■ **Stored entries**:
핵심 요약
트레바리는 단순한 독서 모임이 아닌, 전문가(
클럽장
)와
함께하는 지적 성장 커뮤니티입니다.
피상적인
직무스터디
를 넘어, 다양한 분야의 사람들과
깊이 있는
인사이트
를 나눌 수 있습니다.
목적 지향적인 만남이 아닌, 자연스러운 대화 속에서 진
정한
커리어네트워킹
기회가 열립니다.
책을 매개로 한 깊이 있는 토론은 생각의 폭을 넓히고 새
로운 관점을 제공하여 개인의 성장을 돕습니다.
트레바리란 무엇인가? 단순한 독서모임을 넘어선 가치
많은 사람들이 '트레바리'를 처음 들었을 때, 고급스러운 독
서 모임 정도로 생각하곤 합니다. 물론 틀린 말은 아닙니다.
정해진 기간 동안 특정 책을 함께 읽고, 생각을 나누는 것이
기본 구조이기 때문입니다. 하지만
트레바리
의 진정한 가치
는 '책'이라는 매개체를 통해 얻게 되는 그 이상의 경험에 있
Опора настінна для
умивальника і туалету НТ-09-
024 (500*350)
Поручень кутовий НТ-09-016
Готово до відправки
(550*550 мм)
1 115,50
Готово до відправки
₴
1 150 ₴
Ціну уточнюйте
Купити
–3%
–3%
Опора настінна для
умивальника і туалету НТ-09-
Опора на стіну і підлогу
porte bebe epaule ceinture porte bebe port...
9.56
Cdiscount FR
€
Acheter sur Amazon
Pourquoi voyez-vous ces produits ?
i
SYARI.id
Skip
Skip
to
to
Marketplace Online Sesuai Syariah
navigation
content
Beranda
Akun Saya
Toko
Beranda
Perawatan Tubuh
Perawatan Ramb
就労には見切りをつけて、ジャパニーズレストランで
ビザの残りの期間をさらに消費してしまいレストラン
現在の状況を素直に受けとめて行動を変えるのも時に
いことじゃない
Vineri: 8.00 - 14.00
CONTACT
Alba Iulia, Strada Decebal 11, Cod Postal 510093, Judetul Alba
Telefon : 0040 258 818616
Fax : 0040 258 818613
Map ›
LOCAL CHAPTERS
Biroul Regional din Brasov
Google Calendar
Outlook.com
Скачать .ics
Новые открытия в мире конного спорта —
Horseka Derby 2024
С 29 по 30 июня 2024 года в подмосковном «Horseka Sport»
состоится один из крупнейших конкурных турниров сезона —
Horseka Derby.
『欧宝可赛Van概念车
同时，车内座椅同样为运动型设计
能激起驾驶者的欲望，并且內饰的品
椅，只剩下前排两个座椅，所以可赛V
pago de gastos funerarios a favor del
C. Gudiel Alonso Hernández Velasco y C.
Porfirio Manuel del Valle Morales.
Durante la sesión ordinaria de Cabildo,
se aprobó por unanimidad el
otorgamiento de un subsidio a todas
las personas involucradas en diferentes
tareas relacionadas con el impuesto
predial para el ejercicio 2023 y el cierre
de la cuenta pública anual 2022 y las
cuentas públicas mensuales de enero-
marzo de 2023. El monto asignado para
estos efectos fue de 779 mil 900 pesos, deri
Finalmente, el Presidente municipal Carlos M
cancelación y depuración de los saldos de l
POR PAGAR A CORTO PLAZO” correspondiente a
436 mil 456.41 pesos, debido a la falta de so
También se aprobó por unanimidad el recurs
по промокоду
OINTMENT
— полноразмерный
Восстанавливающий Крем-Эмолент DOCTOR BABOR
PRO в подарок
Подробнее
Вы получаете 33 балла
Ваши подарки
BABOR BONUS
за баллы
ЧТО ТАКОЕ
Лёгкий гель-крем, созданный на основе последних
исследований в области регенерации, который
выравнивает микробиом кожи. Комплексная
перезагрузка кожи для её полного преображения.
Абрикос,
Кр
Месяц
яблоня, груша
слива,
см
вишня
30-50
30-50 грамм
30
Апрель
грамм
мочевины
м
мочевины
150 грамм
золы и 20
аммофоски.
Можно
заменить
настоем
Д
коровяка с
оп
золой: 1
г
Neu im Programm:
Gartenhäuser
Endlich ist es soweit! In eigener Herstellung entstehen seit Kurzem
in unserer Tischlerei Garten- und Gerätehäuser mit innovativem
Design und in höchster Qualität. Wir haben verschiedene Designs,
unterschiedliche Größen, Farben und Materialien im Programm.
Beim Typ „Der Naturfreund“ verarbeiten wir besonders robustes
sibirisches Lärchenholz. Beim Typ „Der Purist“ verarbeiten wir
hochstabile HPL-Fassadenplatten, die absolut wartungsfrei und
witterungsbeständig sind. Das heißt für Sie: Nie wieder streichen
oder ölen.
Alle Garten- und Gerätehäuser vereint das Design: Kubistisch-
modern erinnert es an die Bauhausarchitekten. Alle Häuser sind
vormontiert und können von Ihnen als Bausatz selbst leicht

■ **JOB**: List every line of the records that contains the string "кожи". Case counts.

■ **ANSWER TO THIS TASK**:
выравнивает микробиом кожи. Комплексная
перезагрузка кожи для её полного преображения.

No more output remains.